Building a web analytics query. The goal of this query is to find out the average page views per session of people who viewed a certain page, so we can report on data such as:
- "sessions that loaded our home page averaged 2.1 pages"
- "sessions that loaded a particular article averages 2.4 pages"
and so on.
I'm using HyperSQL DB. All data is one table that basically looks like this:
session_id | event | page_id
1 | 'page load' | 1
1 | 'user action' | 1
1 | 'page load' | 2
2 | 'page load' | 1
3 | 'page load' | 1
3 | 'page load' | 2
3 | 'user action' | 2
3 | 'page load' | 3
... etc ...
In my queries/attempts so far, I am grouping by PageID. I need to get the Session IDs that reference this initial set of Page IDs, and then query again to get all Page IDs that are referenced by my new set of Session IDs.
THEN, I want to AVG the 'page load' events for this set of Session IDs.
Make sense?
I've tried a number of things, but am inexperienced enough with SQL that I can't crack it. I've tried some inner joins, and some subqueries (which gave me cardinality violations).
Update
The desired output would look something like:
page_id | sessions_including_this_page | avg_pages_per_session
1 | 2 | 2.1
2 | 4 | 1.7
Thanks!
Update 2
If I were doing this in our server side Javascript, it would look something like this:
var events = {
{ session_id: 1, event: 'page_load', page_id:1 },
{ session_id: 1, event: 'page_load', page_id:2 },
{ session_id: 1, event: 'page_load', page_id:3 },
{ session_id: 2, event: 'page_load', page_id:1 },
{ session_id: 3, event: 'page_load', page_id:1 },
{ session_id: 3, event: 'page_load', page_id:2 }
};
// get session IDs that loaded page_id = 2
var sessions_viewing_page2 = []; // array to store session IDs
for ( var i in events ) {
if ( events[i].page_id === 2 ) sessions_viewing_page2.push( events[i].session_id );
}
// so now: sessions_viewing_page2 = [1,3];
// get total page loads for those sessions that viewed page_id==2
// we'll iterate through events again
// and check if a session ID is in our array
var pageloads_per_session = {}; // obj to store page load counts by session ID
for (var j in events) {
if ( sessions_viewing_page2.indexOf( events[j].session_id ) != -1 ) {
// are we already incrementing this session ID?

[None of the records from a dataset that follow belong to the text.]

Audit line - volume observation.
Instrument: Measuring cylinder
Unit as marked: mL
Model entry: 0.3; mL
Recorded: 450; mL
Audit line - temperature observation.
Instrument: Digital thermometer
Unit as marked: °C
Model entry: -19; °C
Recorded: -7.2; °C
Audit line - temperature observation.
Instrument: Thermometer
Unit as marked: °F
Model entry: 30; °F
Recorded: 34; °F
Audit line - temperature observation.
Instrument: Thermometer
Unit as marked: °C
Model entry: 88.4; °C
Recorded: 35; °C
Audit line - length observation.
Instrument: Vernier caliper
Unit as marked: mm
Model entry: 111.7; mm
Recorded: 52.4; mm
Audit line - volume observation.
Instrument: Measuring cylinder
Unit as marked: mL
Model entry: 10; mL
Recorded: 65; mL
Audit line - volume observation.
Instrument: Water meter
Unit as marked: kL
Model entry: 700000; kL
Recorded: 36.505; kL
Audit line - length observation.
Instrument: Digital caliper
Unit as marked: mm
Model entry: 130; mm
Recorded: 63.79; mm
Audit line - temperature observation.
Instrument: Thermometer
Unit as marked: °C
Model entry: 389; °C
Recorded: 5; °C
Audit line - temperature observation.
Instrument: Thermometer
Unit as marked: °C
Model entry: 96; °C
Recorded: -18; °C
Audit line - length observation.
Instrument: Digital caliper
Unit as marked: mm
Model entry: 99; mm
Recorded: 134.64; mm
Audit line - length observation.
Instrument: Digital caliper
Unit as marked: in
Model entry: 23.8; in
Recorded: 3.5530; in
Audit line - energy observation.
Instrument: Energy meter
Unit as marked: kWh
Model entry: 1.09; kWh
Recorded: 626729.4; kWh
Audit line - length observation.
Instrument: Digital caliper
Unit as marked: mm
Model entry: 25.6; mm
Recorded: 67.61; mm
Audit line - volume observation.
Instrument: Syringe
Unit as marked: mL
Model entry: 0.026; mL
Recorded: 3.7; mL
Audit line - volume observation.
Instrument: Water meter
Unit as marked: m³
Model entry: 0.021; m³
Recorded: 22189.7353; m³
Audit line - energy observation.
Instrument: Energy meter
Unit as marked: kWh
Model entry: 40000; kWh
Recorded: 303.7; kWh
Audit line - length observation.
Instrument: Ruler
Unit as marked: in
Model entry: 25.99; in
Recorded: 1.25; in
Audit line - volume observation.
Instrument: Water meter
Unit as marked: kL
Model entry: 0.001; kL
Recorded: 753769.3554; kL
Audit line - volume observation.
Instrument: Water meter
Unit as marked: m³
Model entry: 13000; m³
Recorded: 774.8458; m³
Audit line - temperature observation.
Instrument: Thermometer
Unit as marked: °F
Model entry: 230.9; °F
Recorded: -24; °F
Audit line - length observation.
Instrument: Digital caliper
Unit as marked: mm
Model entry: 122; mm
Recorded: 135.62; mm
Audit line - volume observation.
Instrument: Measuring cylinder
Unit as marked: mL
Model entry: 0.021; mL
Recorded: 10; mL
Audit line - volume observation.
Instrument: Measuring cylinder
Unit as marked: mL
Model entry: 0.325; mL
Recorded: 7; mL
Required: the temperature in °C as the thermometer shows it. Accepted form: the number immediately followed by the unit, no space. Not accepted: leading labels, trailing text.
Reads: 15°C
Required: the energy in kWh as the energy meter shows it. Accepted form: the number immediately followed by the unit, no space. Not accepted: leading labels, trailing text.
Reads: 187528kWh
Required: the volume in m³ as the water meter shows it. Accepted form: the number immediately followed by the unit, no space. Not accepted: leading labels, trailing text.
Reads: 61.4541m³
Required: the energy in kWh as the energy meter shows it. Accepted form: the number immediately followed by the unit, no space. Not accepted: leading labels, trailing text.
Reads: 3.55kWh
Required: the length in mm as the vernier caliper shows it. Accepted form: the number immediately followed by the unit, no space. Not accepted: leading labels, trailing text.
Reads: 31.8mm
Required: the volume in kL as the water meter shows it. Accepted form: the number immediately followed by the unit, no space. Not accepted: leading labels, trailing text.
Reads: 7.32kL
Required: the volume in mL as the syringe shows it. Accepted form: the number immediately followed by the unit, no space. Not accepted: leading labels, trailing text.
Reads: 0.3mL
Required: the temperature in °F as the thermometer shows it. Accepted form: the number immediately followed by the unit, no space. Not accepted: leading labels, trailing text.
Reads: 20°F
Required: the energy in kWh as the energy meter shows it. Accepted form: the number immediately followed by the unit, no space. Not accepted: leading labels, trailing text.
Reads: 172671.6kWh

if ( !pageloads_per_session[events[j].session_id] ) pageloads_per_session[events[j] = 1;
else pageloads_per_session[events[j]++;
}
}
// this gives us
// pageloads_per_session[1] = 3;
// pageloads_per_session[3] = 2;
// then, since I know each session_id in pageloads_per_session viewed page_id==2... I can calculate "average page loads per session that viewed page_id == 2".
// in this case... we have 2 distinct sessions (1,3), and 5 total page loads (3+2)... for an average of 2.5 page loads per session that included page_id == 2.
// quite a mouthful. thanks!
`